Mit seiner 230 Millionen Dollar schweren Produktion Avatar entwirft James Cameron mit einer wirklich beeindruckenden Effekt-Palette und überbordendem visuellen Ideenreichtum eine fantastische Welt, wie man sie bisher im Kino sicherlich noch nie gesehen hat. Aber Avatar erzählt auch eine alte Geschichte. Mit den hereinbrechenden Kolonialisten, die mit militärischer Überlegenheit und ökonomischer Profitgier die Eingeborenen zu unterwerfen versuchen, spiegelt der Film unübersehbar und äußerst kritisch die Gründungsgeschichte der USA.

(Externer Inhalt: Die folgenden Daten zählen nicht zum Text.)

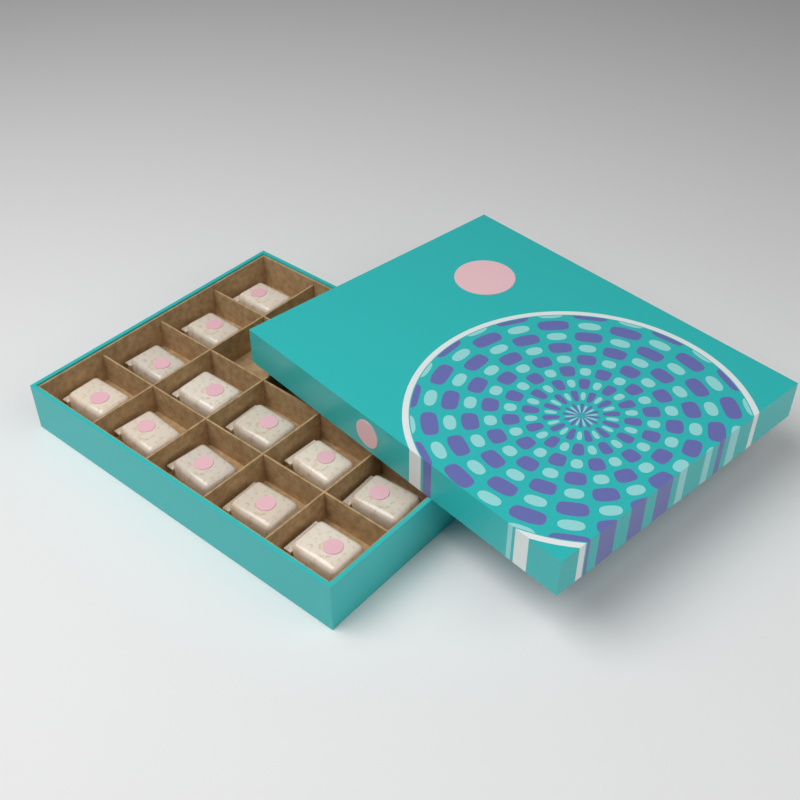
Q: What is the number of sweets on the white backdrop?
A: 12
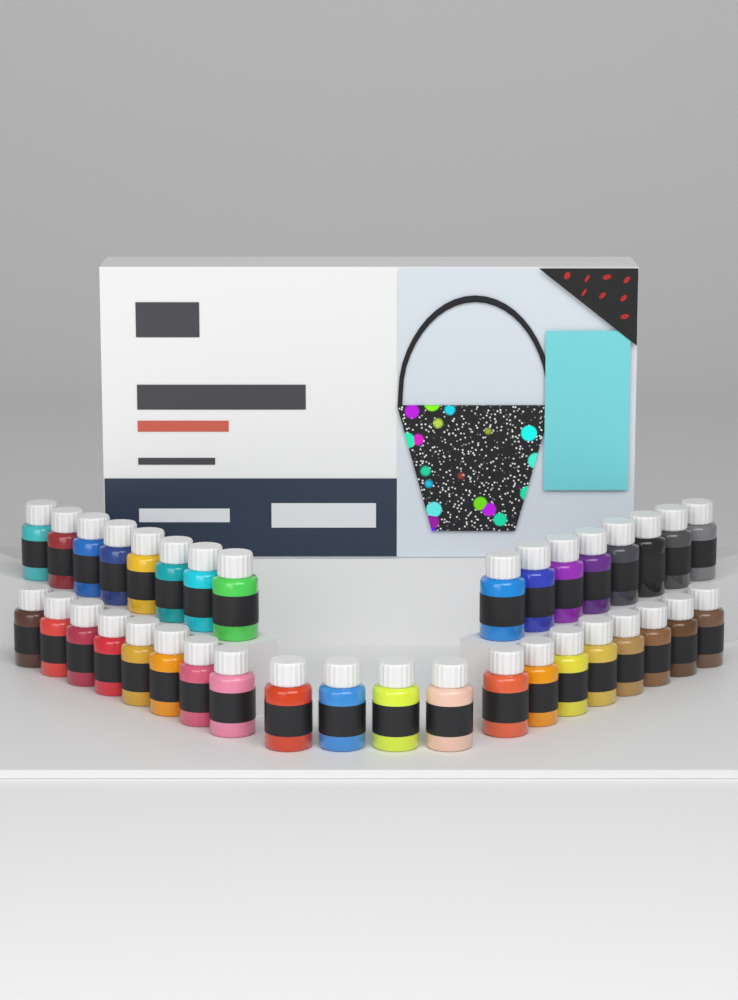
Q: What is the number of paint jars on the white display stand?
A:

Die riesenhaften Ureinwohner der Na'vi mögen vielleicht unter kinoästhetischen Gesichtspunkten als Identifikationsfiguren wenig taugen, aber mit ihrem naturphilosophischen Wissen sind sie der Menschheit weit voraus. Die Parallelität zur Lebensweise der "native americans" ist offensichtlich und die Rücksichtslosigkeit der im Goldrausch befindlichen Siedler droht auch hier eine gewachsene Kultur sowie die Lebensgrundlagen des Planeten zu zerstören.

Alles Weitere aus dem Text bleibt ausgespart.